= Al Mannai =

Arab tribe

The Al Mannai (المناعي) tribe (plural: Al Mananea, AlMannaei (المنانعة)) is an Arab tribe, based primarily in the Arab states of the Persian Gulf tribe. In Bahrain, the traditional home of the tribe has been Galali village. Al Mannai family in Bahrain are known to be involved in natural pearl trade. The history of the Al-Mannai Family in the field of trading goes back to 1824 when Mr. Salem Bin Darwish Al Mannai, the head of the dam family established the pearl trading business in Bahrain.

Al Mannai tribes are located in the whole Persian Gulf area, especially in Qatar and Bahrain. This is demonstrated by the establishment of one of the largest corporations in Qatar, the Mannai Corporation, is involved in several industries. Its subsidiary entities are extended worldwide and has bases in international locations.

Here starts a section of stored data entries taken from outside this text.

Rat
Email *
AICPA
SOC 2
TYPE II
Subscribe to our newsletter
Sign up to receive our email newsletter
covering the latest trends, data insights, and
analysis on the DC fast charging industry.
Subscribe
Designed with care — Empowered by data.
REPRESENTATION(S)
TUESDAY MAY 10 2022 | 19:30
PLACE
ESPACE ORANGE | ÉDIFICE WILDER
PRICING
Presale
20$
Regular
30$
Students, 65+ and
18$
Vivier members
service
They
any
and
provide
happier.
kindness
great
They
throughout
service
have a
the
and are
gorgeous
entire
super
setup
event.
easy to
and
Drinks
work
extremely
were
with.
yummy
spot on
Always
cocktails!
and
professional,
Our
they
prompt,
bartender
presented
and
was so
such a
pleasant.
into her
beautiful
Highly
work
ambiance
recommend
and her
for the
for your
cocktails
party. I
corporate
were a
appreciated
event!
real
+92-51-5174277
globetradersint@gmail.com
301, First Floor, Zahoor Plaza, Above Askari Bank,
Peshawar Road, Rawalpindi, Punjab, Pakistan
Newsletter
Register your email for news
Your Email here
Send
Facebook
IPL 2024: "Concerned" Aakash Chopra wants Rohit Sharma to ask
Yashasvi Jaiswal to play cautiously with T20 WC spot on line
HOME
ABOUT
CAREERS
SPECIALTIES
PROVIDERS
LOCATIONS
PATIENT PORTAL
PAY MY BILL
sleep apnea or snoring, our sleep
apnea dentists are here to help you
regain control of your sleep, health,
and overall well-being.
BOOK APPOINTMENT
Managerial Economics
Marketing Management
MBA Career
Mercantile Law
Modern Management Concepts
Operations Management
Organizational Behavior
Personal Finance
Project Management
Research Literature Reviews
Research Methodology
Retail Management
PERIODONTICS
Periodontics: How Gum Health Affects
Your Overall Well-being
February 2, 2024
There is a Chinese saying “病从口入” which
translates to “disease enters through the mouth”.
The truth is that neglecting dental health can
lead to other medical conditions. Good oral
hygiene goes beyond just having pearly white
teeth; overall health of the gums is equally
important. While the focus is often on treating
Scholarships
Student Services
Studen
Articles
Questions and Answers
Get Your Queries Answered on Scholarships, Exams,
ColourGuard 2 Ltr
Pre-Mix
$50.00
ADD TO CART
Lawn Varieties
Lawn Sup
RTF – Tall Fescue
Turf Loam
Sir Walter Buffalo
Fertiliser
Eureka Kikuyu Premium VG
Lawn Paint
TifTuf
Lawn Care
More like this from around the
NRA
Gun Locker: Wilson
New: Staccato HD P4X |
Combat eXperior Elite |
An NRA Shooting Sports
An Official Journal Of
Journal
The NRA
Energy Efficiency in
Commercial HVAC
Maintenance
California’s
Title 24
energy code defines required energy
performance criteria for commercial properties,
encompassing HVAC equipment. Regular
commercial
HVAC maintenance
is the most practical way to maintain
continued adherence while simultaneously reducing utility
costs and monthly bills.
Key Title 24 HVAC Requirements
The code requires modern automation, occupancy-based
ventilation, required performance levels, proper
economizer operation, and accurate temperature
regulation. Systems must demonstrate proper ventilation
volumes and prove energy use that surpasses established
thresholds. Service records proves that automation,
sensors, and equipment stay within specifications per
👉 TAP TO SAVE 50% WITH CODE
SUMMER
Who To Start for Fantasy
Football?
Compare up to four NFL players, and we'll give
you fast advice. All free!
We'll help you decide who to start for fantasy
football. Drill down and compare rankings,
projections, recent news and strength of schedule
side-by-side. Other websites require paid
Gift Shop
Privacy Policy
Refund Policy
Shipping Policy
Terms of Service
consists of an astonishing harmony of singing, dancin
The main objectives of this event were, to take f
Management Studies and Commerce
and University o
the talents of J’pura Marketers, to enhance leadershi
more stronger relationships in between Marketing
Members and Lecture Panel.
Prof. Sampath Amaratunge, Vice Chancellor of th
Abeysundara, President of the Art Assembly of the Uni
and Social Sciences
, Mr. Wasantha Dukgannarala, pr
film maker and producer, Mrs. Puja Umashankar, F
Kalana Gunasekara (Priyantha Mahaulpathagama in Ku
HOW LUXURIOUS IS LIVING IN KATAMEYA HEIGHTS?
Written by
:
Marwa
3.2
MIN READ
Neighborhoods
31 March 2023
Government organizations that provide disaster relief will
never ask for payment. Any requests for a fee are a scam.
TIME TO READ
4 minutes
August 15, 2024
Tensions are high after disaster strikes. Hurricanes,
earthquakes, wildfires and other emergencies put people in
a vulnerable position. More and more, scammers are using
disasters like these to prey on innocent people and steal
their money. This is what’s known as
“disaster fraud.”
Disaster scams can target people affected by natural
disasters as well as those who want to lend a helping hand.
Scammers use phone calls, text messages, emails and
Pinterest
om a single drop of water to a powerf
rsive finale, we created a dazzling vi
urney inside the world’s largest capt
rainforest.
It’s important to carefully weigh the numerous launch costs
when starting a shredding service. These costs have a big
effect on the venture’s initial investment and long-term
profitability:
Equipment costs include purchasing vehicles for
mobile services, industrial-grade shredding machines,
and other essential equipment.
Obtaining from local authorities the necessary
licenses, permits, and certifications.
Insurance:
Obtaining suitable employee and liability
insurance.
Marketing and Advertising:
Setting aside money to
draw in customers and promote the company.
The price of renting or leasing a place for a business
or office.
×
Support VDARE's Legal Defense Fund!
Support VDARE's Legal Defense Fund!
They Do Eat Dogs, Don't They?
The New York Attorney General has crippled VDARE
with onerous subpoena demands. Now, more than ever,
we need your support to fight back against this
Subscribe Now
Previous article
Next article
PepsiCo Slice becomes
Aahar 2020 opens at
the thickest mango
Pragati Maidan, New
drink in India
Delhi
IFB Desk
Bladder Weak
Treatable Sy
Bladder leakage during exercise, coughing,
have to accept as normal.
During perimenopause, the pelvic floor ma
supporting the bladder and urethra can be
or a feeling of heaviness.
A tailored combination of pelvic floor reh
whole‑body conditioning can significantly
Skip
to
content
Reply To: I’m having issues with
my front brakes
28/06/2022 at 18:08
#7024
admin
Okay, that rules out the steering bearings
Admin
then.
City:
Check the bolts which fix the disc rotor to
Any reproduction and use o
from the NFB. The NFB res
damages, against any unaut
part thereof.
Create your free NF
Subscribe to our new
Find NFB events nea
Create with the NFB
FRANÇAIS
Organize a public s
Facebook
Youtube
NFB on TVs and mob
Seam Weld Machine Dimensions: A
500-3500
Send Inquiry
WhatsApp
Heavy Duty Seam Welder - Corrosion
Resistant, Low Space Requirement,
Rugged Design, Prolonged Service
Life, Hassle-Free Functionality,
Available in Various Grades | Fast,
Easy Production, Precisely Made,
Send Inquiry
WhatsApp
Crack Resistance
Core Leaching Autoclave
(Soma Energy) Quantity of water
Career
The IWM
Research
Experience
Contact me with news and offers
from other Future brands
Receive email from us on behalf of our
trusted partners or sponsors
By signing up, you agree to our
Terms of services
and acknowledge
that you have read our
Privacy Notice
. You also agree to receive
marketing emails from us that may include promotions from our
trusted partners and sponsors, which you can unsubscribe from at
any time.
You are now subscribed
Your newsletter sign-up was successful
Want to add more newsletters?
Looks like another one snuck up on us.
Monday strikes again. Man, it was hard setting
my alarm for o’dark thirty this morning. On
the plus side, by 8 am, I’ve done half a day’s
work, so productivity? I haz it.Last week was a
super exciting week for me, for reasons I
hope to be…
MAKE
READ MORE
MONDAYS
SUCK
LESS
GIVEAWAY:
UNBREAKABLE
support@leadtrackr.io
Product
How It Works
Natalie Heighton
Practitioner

Al Mannai today has many known tribes, such as:
- Al-Binhindi
- Al-Badeed
- Al-Binejmy
- Al-Hashel
- Al-Salam
- Al-Bughadeer
- Al-Ibrahim
- Al-Najam
- Al-Salah
- Al-Hamad
- Al-Khamis
- Al-Najim
- Al-Rumul

The Mannai family brought out other family names such as Attiyah (عطية).

The mother of Hamad bin Khalifa Al Thani, the former Emir of Qatar, is from the Attiyah family.

In Qatar, the Al Mannai were historically based in the village of Abu Dhalouf. J. G. Lorimer, a British historian, stated that in 1908 the village was inhabited by 70 families of the Al Mannai tribe. It was remarked by the British Political Resident 1939 that Emir Abdullah bin Jassim Al Thani's first wife was from the tribe, and that the section in Qatar had 70 to 80 fighting men and was led by Nasser bin Abdullah Al Attiyah.